Editorial: Lake Forest Plaza deal is too risky

The rebuilding of eastern New Orleans is vital to the city’s ongoing recovery, and city officials are right to look for ways to spark economic development there.

But the deal being proposed by developers who want to use a portion of sales tax revenues to remake Lake Forest Plaza isn’t a smart way to achieve that goal.

The developers clearly would benefit from the proposed tax increment financing proposal. They would use the stream of sales tax revenues to pay off their $11 million mortgage on the property and get themselves out of that debt. City revenues also would pay off $1 million in back rent they are owed by the Grand of the East theater. And the city’s tax increment financing subsidy would back a total of $120.6 million in bonds.

But the Bureau of Governmental Research points out that there are essentially no protections for the public.

Even so, the City Council seems to be leaning toward approving the deal today. Council members no doubt are looking for ways to provide more shopping options and amenities for eastern New Orleans residents. That is crucial to recovery and to the area’s quality of life, and the city ought to encourage smart development.

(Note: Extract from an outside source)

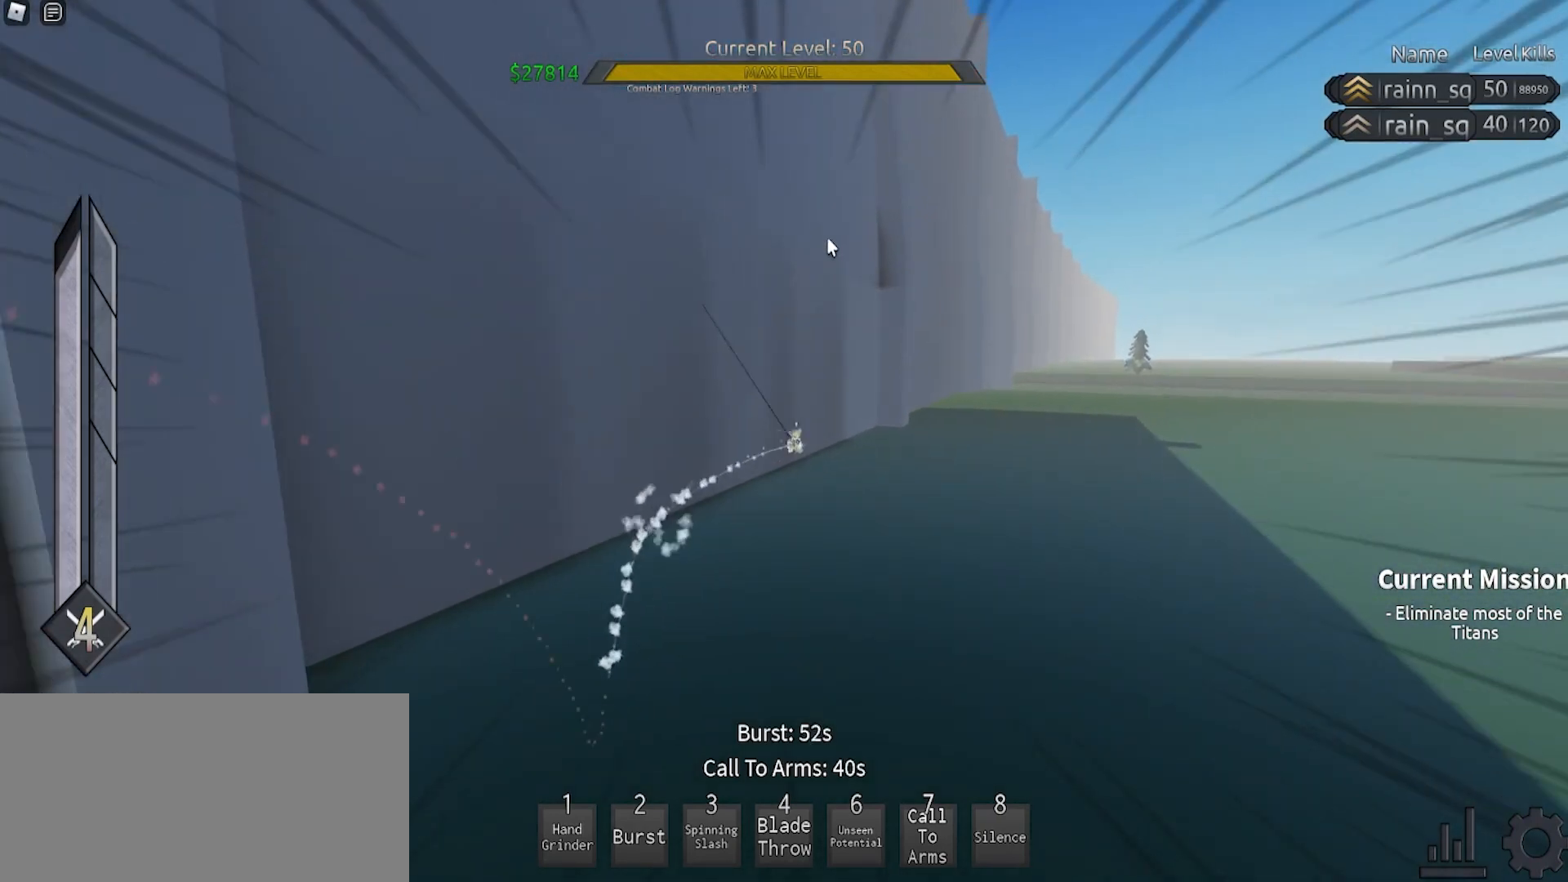
{"keys": ["d", "e", "q", "space", "w"], "mouse": ["right"], "events": [[67, "e", "down"], [67, "q", "down"], [67, "space", "down"], [67, "w", "down"], [167, "d", "down"]]}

But this deal has major problems, and the council shouldn’t ignore those.

As BGR points out, developers are offering no guarantees that the project will actually be completed. Signs are already discouraging. Part of the construction budget depends on the sale of some land to Wal-Mart for $5 million, but a representative for the mega-retailer said no negotiations have begun.

In addition, developers are not only asking to be given a portion of future sales tax revenues — as is common in a tax increment financing district. They also want a percentage of the taxes currently being paid by Lowe’s, the only business on the site.

That is highly questionable. The argument for tax increment financing districts typically is that government isn’t losing any money because developers are only getting a share of revenues they create.

In this case, the developers would drain the city’s budget of the estimated $1.4 million per year in taxes Lowe’s is paying, BGR said. That doesn’t make sense, especially since city officials already are bracing to make deep cuts to balance next year’s budget.

In exchange for these sacrifices, residents might get new places to shop. Or they might not.

“Unfortunately, we can’t guarantee anything. It’s all market-driven,” said Cesar Burgos, one of the developers.

If the project were driven by the market, city taxpayers wouldn’t be asked for so much assistance. This looks instead like a gift for the developers. The City Council needs to protect the public and reject the deal.